On the contrary, Greeson’s report also cited that only 10 percent of US subscribers thought that they had subscribed to too many services and were likely to cancel one soon. In fact, 66.5 percent of the survey respondents thought that they had just enough video subscriptions as they subscribed to only sites they wanted, meaning they did not feel any fatigue.
Nonetheless, whether subscription fatigue is overrated or not, there is still no clear answer for that, said Greeson. It depends on the individuals; how they feel about the products or services they have subscribed to. For instance, for someone who has just started subscribing to a site, subscription fatigue is out of the question. For those who pay for multiple products and/or services for a subscription, this phenomenon could just creep their life.

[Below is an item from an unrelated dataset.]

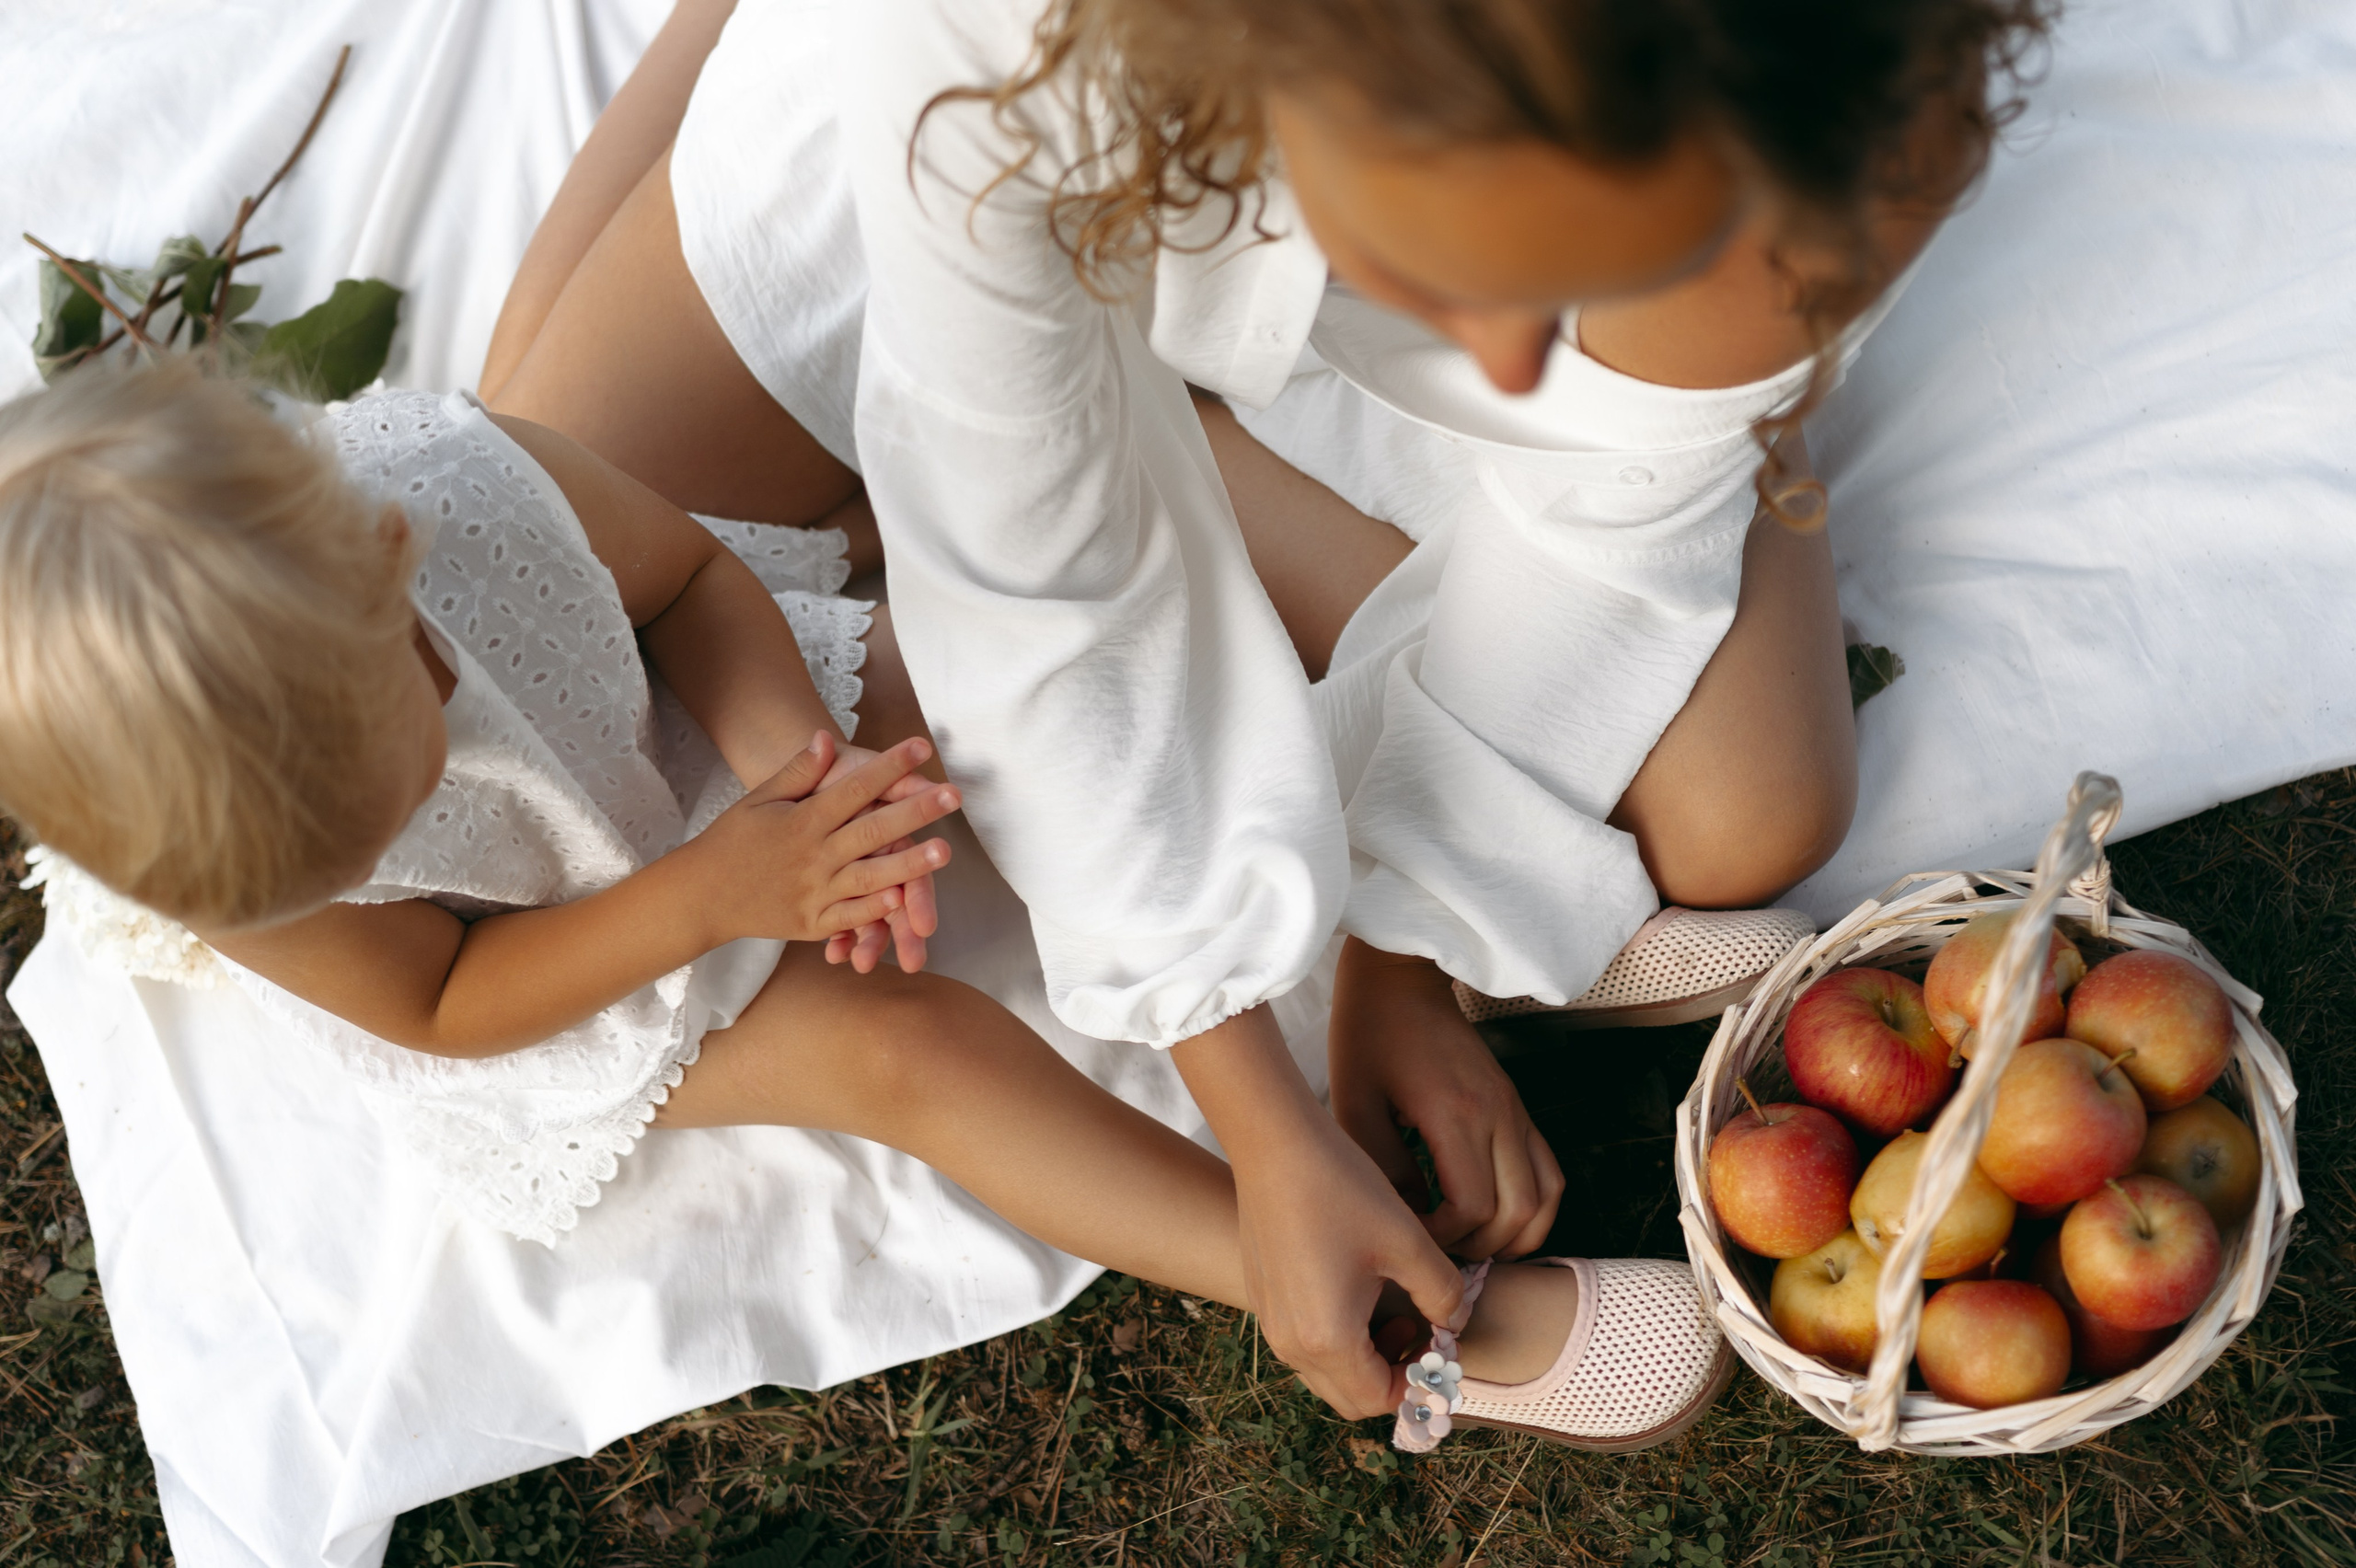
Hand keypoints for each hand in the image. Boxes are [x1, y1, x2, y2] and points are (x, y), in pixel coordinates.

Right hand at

What should businesses do?
This phenomenon might not be the brightest ray of light in the subscription service landscape, but it could be a good opportunity to learn for businesses. Subscription businesses that want to see success in the coming years need to remember that they will be fighting for priority. The more unique or needs-based a subscription service is, the more likely it is to make it onto consumer’s shortlist.
In addition, business leaders or entrepreneurs can invite subscription leaders. Subscription leaders can help foster “subscription delight” instead of fatigue. They are experts in providing insights on how subscribers behave and thus providing better, more meaningful newsletters, product updates, etc. to your subscribers.